§ DOCUMENT EXCERPT
Monday, 04 May 2020
Location information: Virtual Meeting.

Schedule

9:00-9:20Introduction & Motivation
9:20-10:30Neural Network Compression + Q&A
10:30-11:00Coffee Break
11:00-12:00Distributed Learning
12:00-12:30Code Demo + Q&A

Summary

Deep neural networks have recently demonstrated their incredible ability to solve complex tasks. Today's models are trained on Millions of examples using powerful GPU cards and are able to reliably annotate images, translate text, understand spoken language or play strategic games such as chess or go. Furthermore, deep learning will also be integral part of many future technologies, e.g., autonomous driving, Internet of Things (IoT) or 5G networks. Especially with the advent of IoT, the number of intelligent devices has rapidly grown in the last couple of years. Many of these devices are equipped with sensors that allow them to collect and process data at unprecedented scales. This opens up unique opportunities for deep learning methods.

However, these new applications come with a number of additional constraints and requirements, which limit the out-of-the-box use of current models.
1. Embedded devices, IoT gadgets and smartphones have limited memory & storage capacities and restricted energy resources. Deep neural networks such as VGG-16 require over 500 MB for storing the parameters and up to 15 giga-operations for performing a single forward pass. It is clear that such models in their current (uncompressed) form can not be used on-device.
2. Training data is often distributed over devices and can not simply be collected at a central server due to privacy issues or limited resources (bandwidth). Since a local training of the model with only few data points is often not promising, new collaborative training schemes are needed to bring the power of deep learning to these distributed applications.
This tutorial will discuss recently proposed techniques to tackle these two problems. We will start with a brief introduction to deep learning, it’s current use and the limitations of today’s models with respect to computational & memory complexity, energy efficiency and in distributed settings. We will stress the practical need to tackle these problems and discuss the recent developments towards this goal, including the emerging standardization activities by the ITU ML5G and MPEG AHG CNNMCD.

§ EXERCISE PROMPT
Write out, word for word, the part of the tutorial page that begins at the words "2. Training data" and stops after "these distributed applications.".

§ DATASET ENTRIES
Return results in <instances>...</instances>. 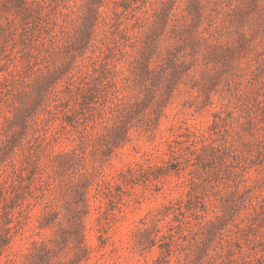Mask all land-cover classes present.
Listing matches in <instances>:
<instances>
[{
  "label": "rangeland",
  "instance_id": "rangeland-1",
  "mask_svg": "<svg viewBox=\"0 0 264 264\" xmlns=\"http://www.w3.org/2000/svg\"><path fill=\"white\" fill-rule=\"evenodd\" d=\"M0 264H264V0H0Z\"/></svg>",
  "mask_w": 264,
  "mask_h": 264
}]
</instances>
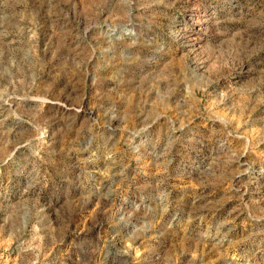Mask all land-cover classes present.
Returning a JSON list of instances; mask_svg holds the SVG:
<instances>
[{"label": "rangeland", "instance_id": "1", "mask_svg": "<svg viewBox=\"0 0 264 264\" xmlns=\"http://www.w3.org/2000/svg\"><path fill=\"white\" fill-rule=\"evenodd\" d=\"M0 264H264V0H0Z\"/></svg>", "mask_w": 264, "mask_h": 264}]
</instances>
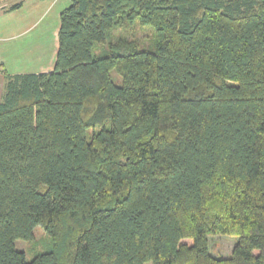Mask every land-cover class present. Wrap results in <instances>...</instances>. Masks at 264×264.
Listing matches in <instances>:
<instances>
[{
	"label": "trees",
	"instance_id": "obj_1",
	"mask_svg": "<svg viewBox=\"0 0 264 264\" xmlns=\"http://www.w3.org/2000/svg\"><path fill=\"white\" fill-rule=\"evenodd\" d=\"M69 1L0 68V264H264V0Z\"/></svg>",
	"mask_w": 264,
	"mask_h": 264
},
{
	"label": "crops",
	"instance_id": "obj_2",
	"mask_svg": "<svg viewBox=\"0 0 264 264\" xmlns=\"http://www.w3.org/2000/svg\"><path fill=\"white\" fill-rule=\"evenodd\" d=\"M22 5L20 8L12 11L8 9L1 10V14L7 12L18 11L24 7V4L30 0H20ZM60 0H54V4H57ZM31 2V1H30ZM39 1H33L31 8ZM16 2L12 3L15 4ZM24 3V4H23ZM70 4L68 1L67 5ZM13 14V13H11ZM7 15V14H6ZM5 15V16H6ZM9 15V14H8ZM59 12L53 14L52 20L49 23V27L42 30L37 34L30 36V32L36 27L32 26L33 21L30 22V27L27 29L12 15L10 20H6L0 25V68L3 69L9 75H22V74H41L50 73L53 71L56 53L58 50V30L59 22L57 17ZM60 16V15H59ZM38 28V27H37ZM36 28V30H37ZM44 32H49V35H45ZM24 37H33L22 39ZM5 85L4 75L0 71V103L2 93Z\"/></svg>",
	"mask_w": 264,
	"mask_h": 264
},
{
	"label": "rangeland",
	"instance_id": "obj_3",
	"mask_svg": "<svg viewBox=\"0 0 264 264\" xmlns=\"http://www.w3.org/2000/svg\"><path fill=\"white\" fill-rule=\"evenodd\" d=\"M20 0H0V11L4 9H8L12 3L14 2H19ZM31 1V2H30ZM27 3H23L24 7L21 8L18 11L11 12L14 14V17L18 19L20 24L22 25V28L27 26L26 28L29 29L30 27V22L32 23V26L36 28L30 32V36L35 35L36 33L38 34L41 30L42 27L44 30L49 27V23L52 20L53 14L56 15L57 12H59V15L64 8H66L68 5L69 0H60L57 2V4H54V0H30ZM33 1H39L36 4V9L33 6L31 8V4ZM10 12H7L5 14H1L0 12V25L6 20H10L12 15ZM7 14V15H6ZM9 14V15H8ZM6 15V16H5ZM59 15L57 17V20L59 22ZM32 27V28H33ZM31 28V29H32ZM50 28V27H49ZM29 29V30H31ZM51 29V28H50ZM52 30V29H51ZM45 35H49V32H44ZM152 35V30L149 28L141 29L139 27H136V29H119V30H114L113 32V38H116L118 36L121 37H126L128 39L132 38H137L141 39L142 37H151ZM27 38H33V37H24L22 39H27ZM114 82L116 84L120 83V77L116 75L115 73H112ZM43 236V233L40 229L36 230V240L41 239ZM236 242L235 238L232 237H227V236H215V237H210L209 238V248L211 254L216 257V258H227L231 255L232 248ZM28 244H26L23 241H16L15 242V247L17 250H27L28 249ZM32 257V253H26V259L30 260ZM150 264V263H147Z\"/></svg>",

§ THE OUTPUT
2. Training data is often distributed over devices and can not simply be collected at a central server due to privacy issues or limited resources (bandwidth). Since a local training of the model with only few data points is often not promising, new collaborative training schemes are needed to bring the power of deep learning to these distributed applications.